After our brief history lesson, we walked toward the fermentation tanks and stills. Randy explained that typical fermentation periods for spirits is around three days, yet Manatawny’s fermentation can last a dozen days or so. They believe that a great deal of the character of the spirits is derived from this part of the process. Next, we turned, and learned about their pot still and continuous stripping still, both sourced from Italy. Randy told the group about heads, tails, and hearts, and how the unaged spirits are selected from a very narrow center of the stills’ cut. The spirits going into barrels for maturation can come from a wider range.
Next on the tour were the barrels themselves. Manatawny uses a #4 char for their barrels, as Max feels that this allows them to get the full aromas and flavor notes from the oak in the least amount of time. Manatawny wants to produce well-matured spirits, but the investors of course want to start putting out product as soon as possible. Randy told us that the whiskey being aged will be a two year old, but they may or may not have plans for longer-term expressions in the future.
Finally, we arrived at the end of the tour where we were able to taste the spirits. We started out with Three Bitches Wheat Vodka, a spirit that Randy was very transparent about (pardon the pun). They source this vodka from overseas where it is distilled six times. Once they receive it, they distill it one more time before bottling. He was very honest about this particular product not fitting their craft spirit portfolio, but that they have plans for a “craftier” vodka in the future.

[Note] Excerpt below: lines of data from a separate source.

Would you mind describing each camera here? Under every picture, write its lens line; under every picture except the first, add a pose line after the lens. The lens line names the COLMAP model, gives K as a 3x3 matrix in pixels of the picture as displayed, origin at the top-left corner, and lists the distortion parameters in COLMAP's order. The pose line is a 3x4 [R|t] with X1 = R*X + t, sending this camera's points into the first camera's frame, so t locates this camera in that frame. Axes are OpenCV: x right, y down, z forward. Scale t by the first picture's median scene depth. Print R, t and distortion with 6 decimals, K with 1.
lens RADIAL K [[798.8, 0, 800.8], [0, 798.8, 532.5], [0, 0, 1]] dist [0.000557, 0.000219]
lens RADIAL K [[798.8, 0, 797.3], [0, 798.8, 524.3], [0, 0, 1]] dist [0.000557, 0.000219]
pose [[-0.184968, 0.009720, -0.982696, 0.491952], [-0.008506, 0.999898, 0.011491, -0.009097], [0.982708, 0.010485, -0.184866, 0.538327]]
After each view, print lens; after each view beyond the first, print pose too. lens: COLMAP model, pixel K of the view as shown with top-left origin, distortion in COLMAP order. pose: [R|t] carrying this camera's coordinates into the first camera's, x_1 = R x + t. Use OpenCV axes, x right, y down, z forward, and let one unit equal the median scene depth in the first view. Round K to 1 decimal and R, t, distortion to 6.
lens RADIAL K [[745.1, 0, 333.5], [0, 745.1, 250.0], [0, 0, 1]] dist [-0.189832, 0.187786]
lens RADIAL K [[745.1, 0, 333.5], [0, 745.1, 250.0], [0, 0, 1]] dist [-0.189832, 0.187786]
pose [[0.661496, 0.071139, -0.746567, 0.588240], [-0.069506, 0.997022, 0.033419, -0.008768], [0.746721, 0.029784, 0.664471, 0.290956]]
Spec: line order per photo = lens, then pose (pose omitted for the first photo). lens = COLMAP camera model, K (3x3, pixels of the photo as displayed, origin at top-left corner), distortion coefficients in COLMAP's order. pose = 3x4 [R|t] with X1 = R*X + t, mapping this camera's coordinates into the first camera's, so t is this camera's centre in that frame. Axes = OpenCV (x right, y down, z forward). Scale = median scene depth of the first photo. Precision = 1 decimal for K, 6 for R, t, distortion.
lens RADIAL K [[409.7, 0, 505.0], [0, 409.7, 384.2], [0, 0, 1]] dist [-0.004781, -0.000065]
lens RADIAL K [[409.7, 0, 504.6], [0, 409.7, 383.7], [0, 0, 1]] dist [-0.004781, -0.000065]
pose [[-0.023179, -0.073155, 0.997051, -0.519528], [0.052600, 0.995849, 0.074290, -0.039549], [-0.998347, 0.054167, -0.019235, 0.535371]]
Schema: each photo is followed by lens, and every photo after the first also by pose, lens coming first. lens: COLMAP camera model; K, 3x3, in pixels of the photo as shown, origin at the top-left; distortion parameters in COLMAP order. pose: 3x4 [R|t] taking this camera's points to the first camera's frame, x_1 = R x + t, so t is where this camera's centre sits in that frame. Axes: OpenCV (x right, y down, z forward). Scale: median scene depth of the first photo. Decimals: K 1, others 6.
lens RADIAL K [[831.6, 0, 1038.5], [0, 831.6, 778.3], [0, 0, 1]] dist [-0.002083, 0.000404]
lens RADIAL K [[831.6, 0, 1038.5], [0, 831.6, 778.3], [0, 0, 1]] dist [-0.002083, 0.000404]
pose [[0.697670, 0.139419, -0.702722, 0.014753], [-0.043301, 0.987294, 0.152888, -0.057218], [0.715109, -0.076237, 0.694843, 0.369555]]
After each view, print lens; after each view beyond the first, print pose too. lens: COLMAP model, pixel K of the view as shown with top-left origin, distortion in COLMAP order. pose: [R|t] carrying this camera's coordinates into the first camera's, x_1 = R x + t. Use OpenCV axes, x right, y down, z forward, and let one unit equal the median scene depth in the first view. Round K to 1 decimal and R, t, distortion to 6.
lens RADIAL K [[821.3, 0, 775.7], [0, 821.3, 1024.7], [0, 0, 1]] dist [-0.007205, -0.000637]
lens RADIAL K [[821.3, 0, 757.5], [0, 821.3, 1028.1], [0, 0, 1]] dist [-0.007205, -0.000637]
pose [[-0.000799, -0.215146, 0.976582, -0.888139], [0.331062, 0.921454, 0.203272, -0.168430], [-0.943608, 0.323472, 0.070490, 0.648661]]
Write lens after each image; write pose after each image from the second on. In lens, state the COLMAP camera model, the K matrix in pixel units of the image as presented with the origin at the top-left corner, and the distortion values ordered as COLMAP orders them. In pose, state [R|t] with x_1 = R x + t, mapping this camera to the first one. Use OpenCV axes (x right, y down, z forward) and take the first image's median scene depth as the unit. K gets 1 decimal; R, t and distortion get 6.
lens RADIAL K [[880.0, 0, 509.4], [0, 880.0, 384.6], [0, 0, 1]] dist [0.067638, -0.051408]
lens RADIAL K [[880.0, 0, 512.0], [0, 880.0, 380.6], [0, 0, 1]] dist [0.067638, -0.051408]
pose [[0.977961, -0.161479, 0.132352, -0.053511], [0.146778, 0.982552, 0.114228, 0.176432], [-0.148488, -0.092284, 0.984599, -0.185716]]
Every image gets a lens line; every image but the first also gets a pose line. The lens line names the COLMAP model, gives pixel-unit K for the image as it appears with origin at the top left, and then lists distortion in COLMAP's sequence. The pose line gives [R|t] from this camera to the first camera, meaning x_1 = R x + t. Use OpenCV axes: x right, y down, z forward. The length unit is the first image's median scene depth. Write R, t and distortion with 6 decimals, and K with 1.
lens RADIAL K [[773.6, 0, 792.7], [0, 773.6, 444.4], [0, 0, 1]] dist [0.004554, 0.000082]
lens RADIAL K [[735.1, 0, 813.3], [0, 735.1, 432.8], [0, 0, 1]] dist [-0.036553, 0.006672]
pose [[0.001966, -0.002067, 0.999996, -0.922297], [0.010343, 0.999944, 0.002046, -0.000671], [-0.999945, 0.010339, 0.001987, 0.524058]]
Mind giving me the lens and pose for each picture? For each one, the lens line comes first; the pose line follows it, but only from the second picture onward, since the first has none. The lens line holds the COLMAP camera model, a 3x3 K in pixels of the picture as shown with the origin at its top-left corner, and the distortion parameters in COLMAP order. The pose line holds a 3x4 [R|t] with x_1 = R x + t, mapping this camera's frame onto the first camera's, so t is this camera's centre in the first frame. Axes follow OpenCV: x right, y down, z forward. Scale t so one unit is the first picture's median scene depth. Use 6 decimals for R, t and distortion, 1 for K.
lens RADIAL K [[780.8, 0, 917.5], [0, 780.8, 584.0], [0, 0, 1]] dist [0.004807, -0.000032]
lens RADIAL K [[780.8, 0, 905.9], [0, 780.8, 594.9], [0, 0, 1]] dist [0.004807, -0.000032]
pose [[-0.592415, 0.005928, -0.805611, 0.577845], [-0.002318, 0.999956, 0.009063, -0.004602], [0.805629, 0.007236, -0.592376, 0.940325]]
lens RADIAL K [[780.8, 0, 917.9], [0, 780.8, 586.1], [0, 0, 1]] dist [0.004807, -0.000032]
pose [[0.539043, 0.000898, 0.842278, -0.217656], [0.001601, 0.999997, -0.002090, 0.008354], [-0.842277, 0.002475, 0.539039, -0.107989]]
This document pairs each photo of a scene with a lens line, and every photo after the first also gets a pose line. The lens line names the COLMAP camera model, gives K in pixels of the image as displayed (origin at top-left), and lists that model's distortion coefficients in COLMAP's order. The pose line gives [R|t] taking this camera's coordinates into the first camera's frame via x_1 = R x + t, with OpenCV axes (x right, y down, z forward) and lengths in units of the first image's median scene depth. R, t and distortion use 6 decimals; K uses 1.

Next up was T. Rutter Rum, an unaged raw sugar-distilled spirit. This 40-proofer is meant to be a neutral rum for use in cocktails. It was still tasty, and in my opinion, a step up from Bacardi’s white rum.
At last, we were able to taste their J. Potts Whiskey, a 94 proof white dog with a mash of wheat, oats, malted barley, and rye. It was explained to me that they omit corn in their mash as they want to distance their product from the typical “moonshine” flavor profile. I believe that they succeeded in doing so.
And here, the tour ended and the rest of the spectators wandered toward the bar and gift shop. My wife and I stayed by the barrels and chatted a bit with Randy. I revealed myself as a whiskey blogger, and he cringed a bit, although I assured him that I wasn’t there to write an exposé piece or anything of the sort. We talked about the state of the industry, and where he sees Manatawny Still Works going in the future. I like Randy – he’s passionate about his product and his company, without the slightest hint of arrogance. I could sense a pride in this young distillery project, and for that reason I think these guys could stick around.
Randy invited me to wander around and take as many pictures as I want, as long as I didn’t trip on any hoses or break anything. Because of his hospitality, I decided to buy a bottle of his J. Potts Whiskey, which I will be reviewing very soon, although I told him I would be honest in my review, and he should not expect a fluff piece. I don’t think he would want it any other way.